--- REQUIRED ACTION ---
Reproduce every line of the data below verbatim, omitting the image placeholders.

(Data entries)
--- --- ---

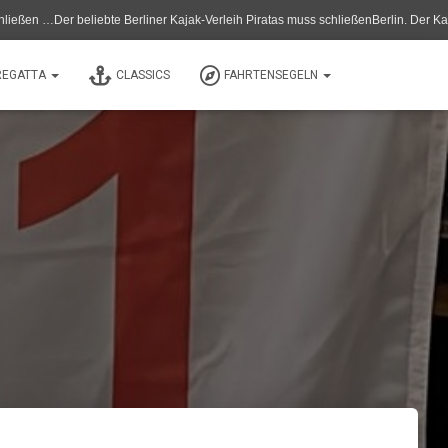
er beliebte Berliner Kajak-Verleih Piratas muss schließenBerlin. Der Kanu- und Ka
REGATTA
CLASSICS
FAHRTENSEGELN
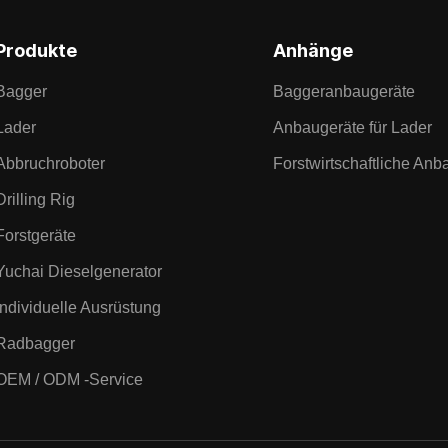
Produkte
Anhänge
Bagger
Baggeranbaugeräte
Lader
Anbaugeräte für Lader
Abbruchroboter
Forstwirtschaftliche Anb
Drilling Rig
Forstgeräte
Yuchai Dieselgenerator
Individuelle Ausrüstung
Radbagger
OEM / ODM -Service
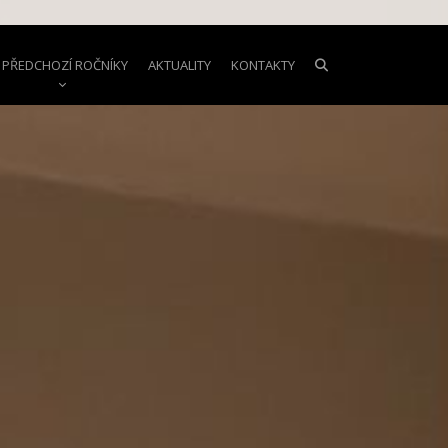
PŘEDCHOZÍ ROČNÍKY
AKTUALITY
KONTAKTY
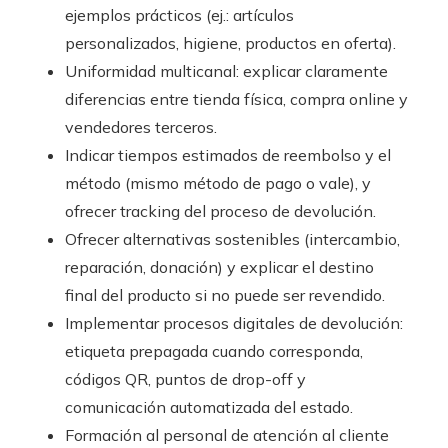
ejemplos prácticos (ej.: artículos
personalizados, higiene, productos en oferta).
Uniformidad multicanal: explicar claramente
diferencias entre tienda física, compra online y
vendedores terceros.
Indicar tiempos estimados de reembolso y el
método (mismo método de pago o vale), y
ofrecer tracking del proceso de devolución.
Ofrecer alternativas sostenibles (intercambio,
reparación, donación) y explicar el destino
final del producto si no puede ser revendido.
Implementar procesos digitales de devolución:
etiqueta prepagada cuando corresponda,
códigos QR, puntos de drop-off y
comunicación automatizada del estado.
Formación al personal de atención al cliente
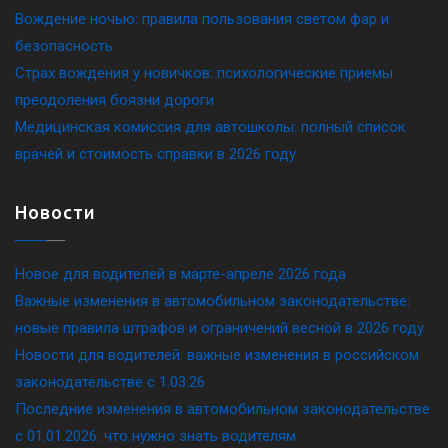
Вождение ночью: правила пользования светом фар и
безопасность
Страх вождения у новичков: психологические приемы
преодоления боязни дороги
Медицинская комиссия для автошколы: полный список
врачей и стоимость справки в 2026 году
Новости
Новое для водителей в марте-апреле 2026 года
Важные изменения в автомобильном законодательстве:
новые правила штрафов и ограничений весной в 2026 году
Новости для водителей: важные изменения в российском
законодательстве c 1.03.26
Последние изменения в автомобильном законодательстве
c 01.01.2026: что нужно знать водителям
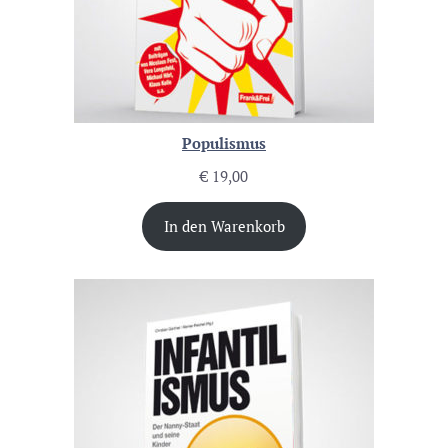
Populismus
€
19,00
In den Warenkorb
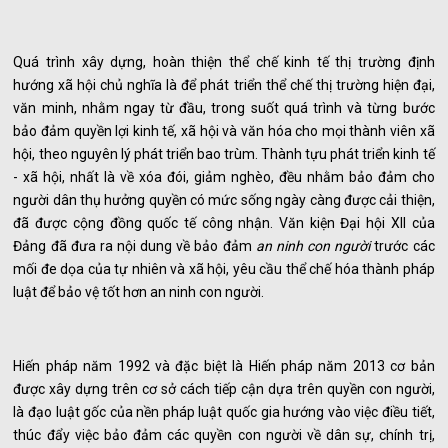
Quá trình xây dựng, hoàn thiện thể chế kinh tế thị trường định
hướng xã hội chủ nghĩa là để phát triển thể chế thị trường hiện đại,
văn minh, nhằm ngay từ đầu, trong suốt quá trình và từng bước
bảo đảm quyền lợi kinh tế, xã hội và văn hóa cho mọi thành viên xã
hội, theo nguyên lý phát triển bao trùm. Thành tựu phát triển kinh tế
- xã hội, nhất là về xóa đói, giảm nghèo, đều nhằm bảo đảm cho
người dân thụ hưởng quyền có mức sống ngày càng được cải thiện,
đã được cộng đồng quốc tế công nhận. Văn kiện Đại hội XII của
Đảng đã đưa ra nội dung về bảo đảm
an ninh con người
trước các
mối đe dọa của tự nhiên và xã hội, yêu cầu thể chế hóa thành pháp
luật để bảo vệ tốt hơn an ninh con người.
Hiến pháp năm 1992 và đặc biệt là Hiến pháp năm 2013 cơ bản
được xây dựng trên cơ sở cách tiếp cận dựa trên quyền con người,
là đạo luật gốc của nền pháp luật quốc gia hướng vào việc điều tiết,
thúc đẩy việc bảo đảm các quyền con người về dân sự, chính trị,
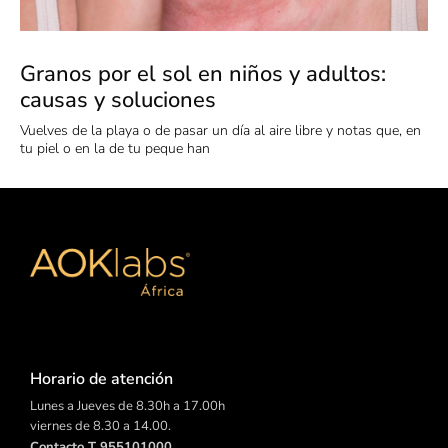
Granos por el sol en niños y adultos:
causas y soluciones
Vuelves de la playa o de pasar un día al aire libre y notas que, en
tu piel o en la de tu peque han
Horario de atención
Lunes a Jueves de 8.30h a 17.00h
viernes de 8.30 a 14.00.
Contacto T 955101000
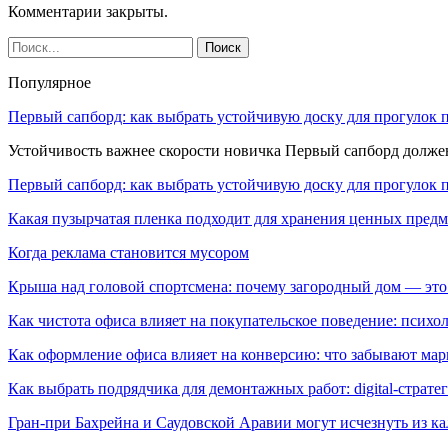
Комментарии закрыты.
Популярное
Первый сапборд: как выбрать устойчивую доску для прогулок 
Устойчивость важнее скорости новичка Первый сапборд долж
Первый сапборд: как выбрать устойчивую доску для прогулок 
Какая пузырчатая пленка подходит для хранения ценных предм
Когда реклама становится мусором
Крыша над головой спортсмена: почему загородный дом — это
Как чистота офиса влияет на покупательское поведение: псих
Как оформление офиса влияет на конверсию: что забывают мар
Как выбрать подрядчика для демонтажных работ: digital-страте
Гран-при Бахрейна и Саудовской Аравии могут исчезнуть из к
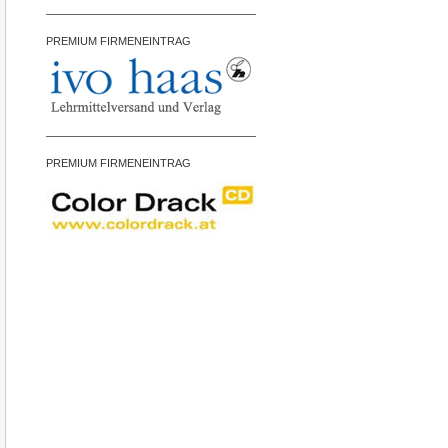
PREMIUM FIRMENEINTRAG
PREMIUM FIRMENEINTRAG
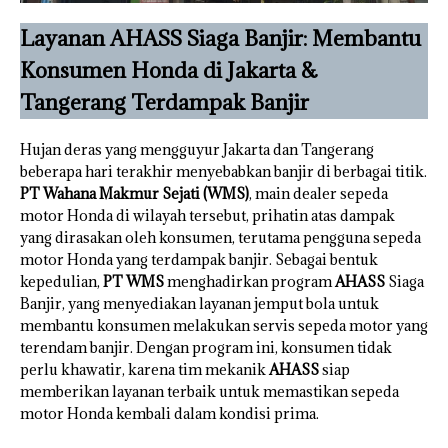
Layanan AHASS Siaga Banjir: Membantu
Konsumen Honda di Jakarta &
Tangerang Terdampak Banjir
Hujan deras yang mengguyur Jakarta dan Tangerang
beberapa hari terakhir menyebabkan banjir di berbagai titik.
PT Wahana Makmur Sejati (WMS)
, main dealer sepeda
motor Honda di wilayah tersebut, prihatin atas dampak
yang dirasakan oleh konsumen, terutama pengguna sepeda
motor Honda yang terdampak banjir. Sebagai bentuk
kepedulian,
PT WMS
menghadirkan program
AHASS
Siaga
Banjir, yang menyediakan layanan jemput bola untuk
membantu konsumen melakukan servis sepeda motor yang
terendam banjir. Dengan program ini, konsumen tidak
perlu khawatir, karena tim mekanik
AHASS
siap
memberikan layanan terbaik untuk memastikan sepeda
motor Honda kembali dalam kondisi prima.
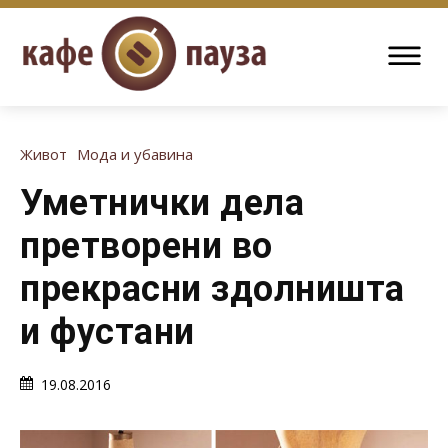
Живот
Мода и убавина
Уметнички дела
претворени во
прекрасни здолништа
и фустани
19.08.2016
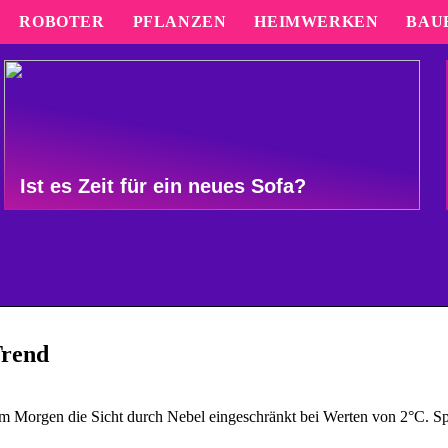
ROBOTER
PFLANZEN
HEIMWERKEN
BAU
Ist es Zeit für ein neues Sofa?
Trend
am Morgen die Sicht durch Nebel eingeschränkt bei Werten von 2°C. Sp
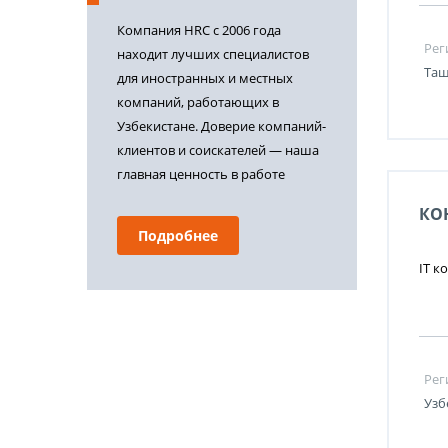
Компания HRC с 2006 года
Рег
находит лучших специалистов
Таш
для иностранных и местных
компаний, работающих в
Узбекистане. Доверие компаний-
клиентов и соискателей — наша
главная ценность в работе
КО
Подробнее
IT к
Рег
Узб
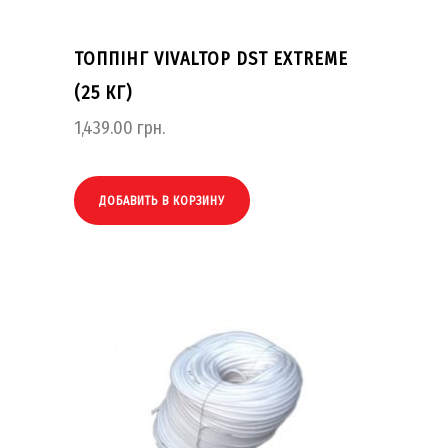
ТОППІНГ VIVALTOP DST EXTREME
(25 КГ)
1,439.00
грн.
ДОБАВИТЬ В КОРЗИНУ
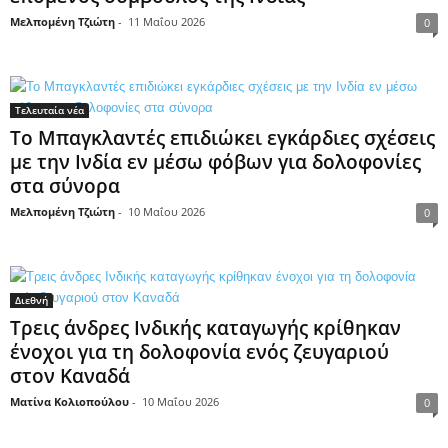
Μελπομένη Τζιώτη
-
11 Μαΐου 2026
0
Τελευταία νέα
Το Μπαγκλαντές επιδιώκει εγκάρδιες σχέσεις
με την Ινδία εν μέσω φόβων για δολοφονίες
στα σύνορα
Μελπομένη Τζιώτη
-
10 Μαΐου 2026
0
Διεθνή
Τρεις άνδρες Ινδικής καταγωγής κρίθηκαν
ένοχοι για τη δολοφονία ενός ζευγαριού
στον Καναδά
Ματίνα Κολιοπούλου
-
10 Μαΐου 2026
0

--- --- ---

--- TASK SOLUTION ---
er beliebte Berliner Kajak-Verleih Piratas muss schließenBerlin. Der Kanu- und Ka
REGATTA
CLASSICS
FAHRTENSEGELN
Produkte
Anhänge
Bagger
Baggeranbaugeräte
Lader
Anbaugeräte für Lader
Abbruchroboter
Forstwirtschaftliche Anb
Drilling Rig
Forstgeräte
Yuchai Dieselgenerator
Individuelle Ausrüstung
Radbagger
OEM / ODM -Service
PŘEDCHOZÍ ROČNÍKY
AKTUALITY
KONTAKTY
ejemplos prácticos (ej.: artículos
personalizados, higiene, productos en oferta).
Uniformidad multicanal: explicar claramente
diferencias entre tienda física, compra online y
vendedores terceros.
Indicar tiempos estimados de reembolso y el
método (mismo método de pago o vale), y
ofrecer tracking del proceso de devolución.
Ofrecer alternativas sostenibles (intercambio,
reparación, donación) y explicar el destino
final del producto si no puede ser revendido.
Implementar procesos digitales de devolución:
etiqueta prepagada cuando corresponda,
códigos QR, puntos de drop-off y
comunicación automatizada del estado.
Formación al personal de atención al cliente
Вождение ночью: правила пользования светом фар и
безопасность
Страх вождения у новичков: психологические приемы
преодоления боязни дороги
Медицинская комиссия для автошколы: полный список
врачей и стоимость справки в 2026 году
Новости
Новое для водителей в марте-апреле 2026 года
Важные изменения в автомобильном законодательстве:
новые правила штрафов и ограничений весной в 2026 году
Новости для водителей: важные изменения в российском
законодательстве c 1.03.26
Последние изменения в автомобильном законодательстве
c 01.01.2026: что нужно знать водителям
Populismus
€
19,00
In den Warenkorb
Quá trình xây dựng, hoàn thiện thể chế kinh tế thị trường định
hướng xã hội chủ nghĩa là để phát triển thể chế thị trường hiện đại,
văn minh, nhằm ngay từ đầu, trong suốt quá trình và từng bước
bảo đảm quyền lợi kinh tế, xã hội và văn hóa cho mọi thành viên xã
hội, theo nguyên lý phát triển bao trùm. Thành tựu phát triển kinh tế
- xã hội, nhất là về xóa đói, giảm nghèo, đều nhằm bảo đảm cho
người dân thụ hưởng quyền có mức sống ngày càng được cải thiện,
đã được cộng đồng quốc tế công nhận. Văn kiện Đại hội XII của
Đảng đã đưa ra nội dung về bảo đảm
an ninh con người
trước các
mối đe dọa của tự nhiên và xã hội, yêu cầu thể chế hóa thành pháp
luật để bảo vệ tốt hơn an ninh con người.
Hiến pháp năm 1992 và đặc biệt là Hiến pháp năm 2013 cơ bản
được xây dựng trên cơ sở cách tiếp cận dựa trên quyền con người,
là đạo luật gốc của nền pháp luật quốc gia hướng vào việc điều tiết,
thúc đẩy việc bảo đảm các quyền con người về dân sự, chính trị,
Granos por el sol en niños y adultos:
causas y soluciones
Vuelves de la playa o de pasar un día al aire libre y notas que, en
tu piel o en la de tu peque han
Horario de atención
Lunes a Jueves de 8.30h a 17.00h
viernes de 8.30 a 14.00.
Contacto T 955101000
Комментарии закрыты.
Популярное
Первый сапборд: как выбрать устойчивую доску для прогулок 
Устойчивость важнее скорости новичка Первый сапборд долж
Первый сапборд: как выбрать устойчивую доску для прогулок 
Какая пузырчатая пленка подходит для хранения ценных предм
Когда реклама становится мусором
Крыша над головой спортсмена: почему загородный дом — это
Как чистота офиса влияет на покупательское поведение: псих
Как оформление офиса влияет на конверсию: что забывают мар
Как выбрать подрядчика для демонтажных работ: digital-страте
Гран-при Бахрейна и Саудовской Аравии могут исчезнуть из к
PREMIUM FIRMENEINTRAG
PREMIUM FIRMENEINTRAG
Layanan AHASS Siaga Banjir: Membantu
Konsumen Honda di Jakarta &
Tangerang Terdampak Banjir
Hujan deras yang mengguyur Jakarta dan Tangerang
beberapa hari terakhir menyebabkan banjir di berbagai titik.
PT Wahana Makmur Sejati (WMS)
, main dealer sepeda
motor Honda di wilayah tersebut, prihatin atas dampak
yang dirasakan oleh konsumen, terutama pengguna sepeda
motor Honda yang terdampak banjir. Sebagai bentuk
kepedulian,
PT WMS
menghadirkan program
AHASS
Siaga
Banjir, yang menyediakan layanan jemput bola untuk
membantu konsumen melakukan servis sepeda motor yang
terendam banjir. Dengan program ini, konsumen tidak
perlu khawatir, karena tim mekanik
AHASS
siap
memberikan layanan terbaik untuk memastikan sepeda
motor Honda kembali dalam kondisi prima.
Живот
Мода и убавина
Уметнички дела
претворени во
прекрасни здолништа
и фустани
19.08.2016
ROBOTER
PFLANZEN
HEIMWERKEN
BAU
Ist es Zeit für ein neues Sofa?
Trend
am Morgen die Sicht durch Nebel eingeschränkt bei Werten von 2°C. Sp
Компания HRC с 2006 года
Рег
находит лучших специалистов
Таш
для иностранных и местных
компаний, работающих в
Узбекистане. Доверие компаний-
клиентов и соискателей — наша
главная ценность в работе
КО
Подробнее
IT к
Рег
Узб
ТОППІНГ VIVALTOP DST EXTREME
(25 КГ)
1,439.00
грн.
ДОБАВИТЬ В КОРЗИНУ
Μελπομένη Τζιώτη
-
11 Μαΐου 2026
0
Τελευταία νέα
Το Μπαγκλαντές επιδιώκει εγκάρδιες σχέσεις
με την Ινδία εν μέσω φόβων για δολοφονίες
στα σύνορα
Μελπομένη Τζιώτη
-
10 Μαΐου 2026
0
Διεθνή
Τρεις άνδρες Ινδικής καταγωγής κρίθηκαν
ένοχοι για τη δολοφονία ενός ζευγαριού
στον Καναδά
Ματίνα Κολιοπούλου
-
10 Μαΐου 2026
0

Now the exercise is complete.